Exercise — Examine the entries and show every line in which the word "lines" is found.

BEGIN

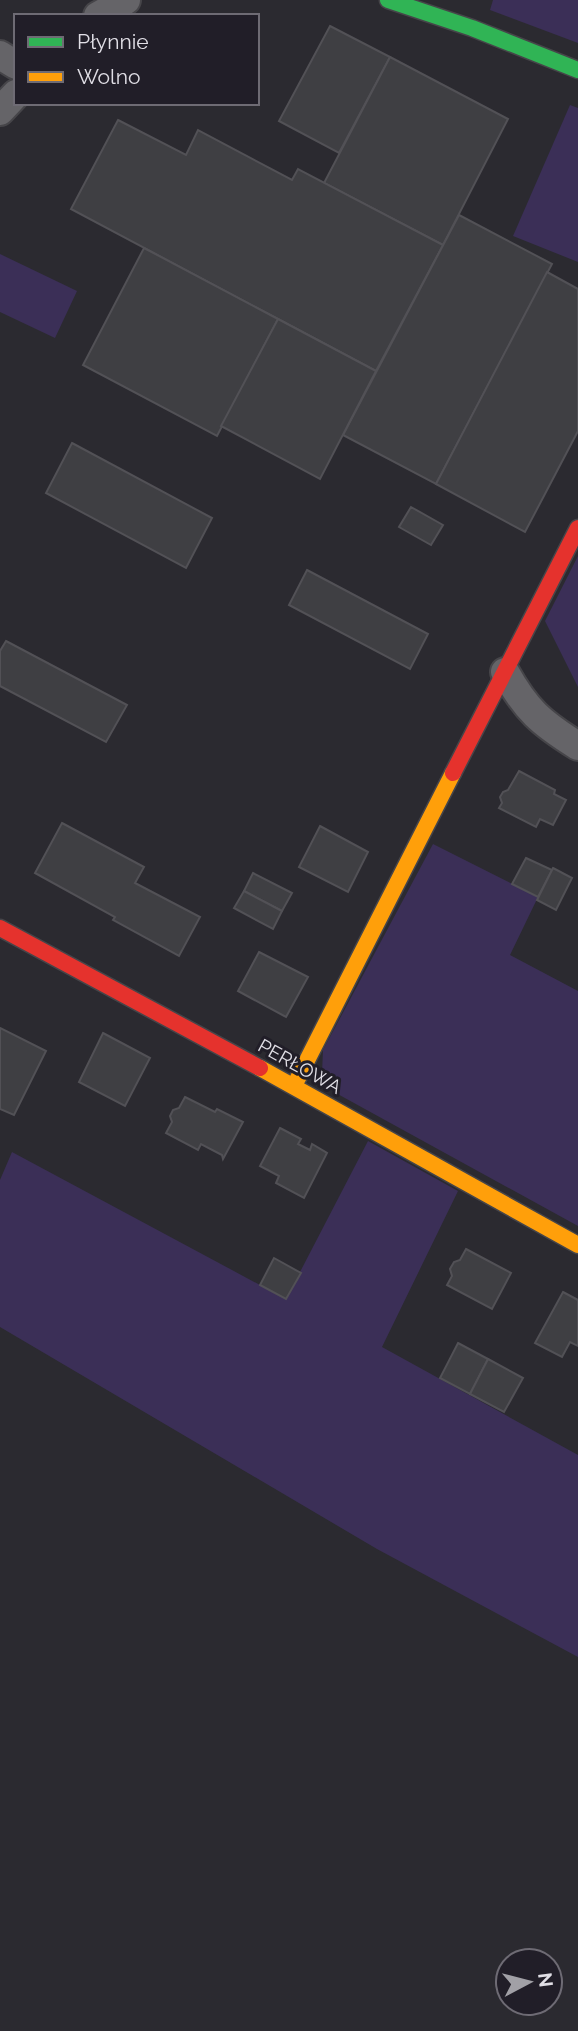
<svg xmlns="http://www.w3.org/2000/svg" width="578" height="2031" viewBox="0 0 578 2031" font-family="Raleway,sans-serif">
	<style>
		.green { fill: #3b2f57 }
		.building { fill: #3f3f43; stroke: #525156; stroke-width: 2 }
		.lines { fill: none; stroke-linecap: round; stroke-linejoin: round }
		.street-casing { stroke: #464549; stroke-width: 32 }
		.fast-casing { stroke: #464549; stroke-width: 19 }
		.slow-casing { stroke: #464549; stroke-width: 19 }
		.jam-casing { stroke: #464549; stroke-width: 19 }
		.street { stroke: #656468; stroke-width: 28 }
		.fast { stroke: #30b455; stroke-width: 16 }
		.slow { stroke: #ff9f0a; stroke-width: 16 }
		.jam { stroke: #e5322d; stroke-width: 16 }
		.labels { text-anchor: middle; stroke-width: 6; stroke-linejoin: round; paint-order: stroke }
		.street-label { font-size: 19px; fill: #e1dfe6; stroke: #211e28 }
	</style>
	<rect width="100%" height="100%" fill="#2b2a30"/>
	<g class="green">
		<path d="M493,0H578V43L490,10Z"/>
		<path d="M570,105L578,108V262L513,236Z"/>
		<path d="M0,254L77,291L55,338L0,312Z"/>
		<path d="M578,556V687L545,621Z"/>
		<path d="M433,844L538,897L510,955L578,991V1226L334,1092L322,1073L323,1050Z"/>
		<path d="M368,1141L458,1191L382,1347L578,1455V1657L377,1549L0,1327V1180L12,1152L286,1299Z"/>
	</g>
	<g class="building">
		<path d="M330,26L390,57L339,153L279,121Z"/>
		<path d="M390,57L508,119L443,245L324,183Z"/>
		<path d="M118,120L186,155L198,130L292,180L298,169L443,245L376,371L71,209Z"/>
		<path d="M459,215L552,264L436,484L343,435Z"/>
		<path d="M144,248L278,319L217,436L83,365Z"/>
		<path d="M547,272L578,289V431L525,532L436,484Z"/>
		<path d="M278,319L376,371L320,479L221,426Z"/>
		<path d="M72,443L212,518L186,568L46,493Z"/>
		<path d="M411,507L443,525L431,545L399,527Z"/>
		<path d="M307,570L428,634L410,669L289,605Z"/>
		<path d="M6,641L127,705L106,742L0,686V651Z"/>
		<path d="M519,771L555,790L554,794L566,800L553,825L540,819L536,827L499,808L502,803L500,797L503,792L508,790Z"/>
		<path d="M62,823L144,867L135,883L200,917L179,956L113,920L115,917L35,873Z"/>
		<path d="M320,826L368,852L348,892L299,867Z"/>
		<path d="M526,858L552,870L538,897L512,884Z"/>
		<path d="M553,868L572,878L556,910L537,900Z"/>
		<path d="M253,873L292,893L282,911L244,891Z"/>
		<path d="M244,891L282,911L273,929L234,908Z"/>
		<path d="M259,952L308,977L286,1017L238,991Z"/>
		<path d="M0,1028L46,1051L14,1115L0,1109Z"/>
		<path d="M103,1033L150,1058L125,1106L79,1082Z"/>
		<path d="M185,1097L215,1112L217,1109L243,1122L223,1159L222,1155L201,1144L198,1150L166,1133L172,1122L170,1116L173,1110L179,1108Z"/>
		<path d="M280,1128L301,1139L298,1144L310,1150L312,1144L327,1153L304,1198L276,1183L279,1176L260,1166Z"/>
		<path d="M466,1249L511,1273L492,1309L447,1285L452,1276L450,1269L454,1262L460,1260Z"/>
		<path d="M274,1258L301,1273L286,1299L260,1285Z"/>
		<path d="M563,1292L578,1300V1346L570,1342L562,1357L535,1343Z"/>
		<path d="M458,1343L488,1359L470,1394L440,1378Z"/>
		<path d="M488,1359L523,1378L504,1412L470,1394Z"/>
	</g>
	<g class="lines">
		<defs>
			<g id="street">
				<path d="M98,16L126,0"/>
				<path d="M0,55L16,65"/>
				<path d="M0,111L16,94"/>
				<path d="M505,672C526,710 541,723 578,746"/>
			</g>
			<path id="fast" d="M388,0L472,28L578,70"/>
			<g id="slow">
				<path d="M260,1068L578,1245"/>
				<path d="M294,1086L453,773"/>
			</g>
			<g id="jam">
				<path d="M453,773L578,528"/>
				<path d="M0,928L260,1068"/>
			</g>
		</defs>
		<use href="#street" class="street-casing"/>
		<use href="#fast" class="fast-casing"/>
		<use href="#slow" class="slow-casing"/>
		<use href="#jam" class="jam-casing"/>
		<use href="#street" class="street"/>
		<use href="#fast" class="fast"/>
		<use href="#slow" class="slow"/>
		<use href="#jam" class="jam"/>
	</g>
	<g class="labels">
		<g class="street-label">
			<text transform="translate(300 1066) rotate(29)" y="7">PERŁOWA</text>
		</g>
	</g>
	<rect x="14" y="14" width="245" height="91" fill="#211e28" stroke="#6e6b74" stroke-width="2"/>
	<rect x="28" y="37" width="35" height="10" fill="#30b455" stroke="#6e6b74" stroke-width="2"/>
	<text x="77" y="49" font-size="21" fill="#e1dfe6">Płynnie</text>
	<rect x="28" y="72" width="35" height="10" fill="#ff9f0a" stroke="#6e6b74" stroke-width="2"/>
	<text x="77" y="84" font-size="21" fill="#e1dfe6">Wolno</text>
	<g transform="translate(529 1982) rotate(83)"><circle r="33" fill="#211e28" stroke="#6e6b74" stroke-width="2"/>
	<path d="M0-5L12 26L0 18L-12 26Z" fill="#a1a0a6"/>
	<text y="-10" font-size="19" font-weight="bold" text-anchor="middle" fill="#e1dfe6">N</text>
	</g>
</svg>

END

Reply —
		.lines { fill: none; stroke-linecap: round; stroke-linejoin: round }
	<g class="lines">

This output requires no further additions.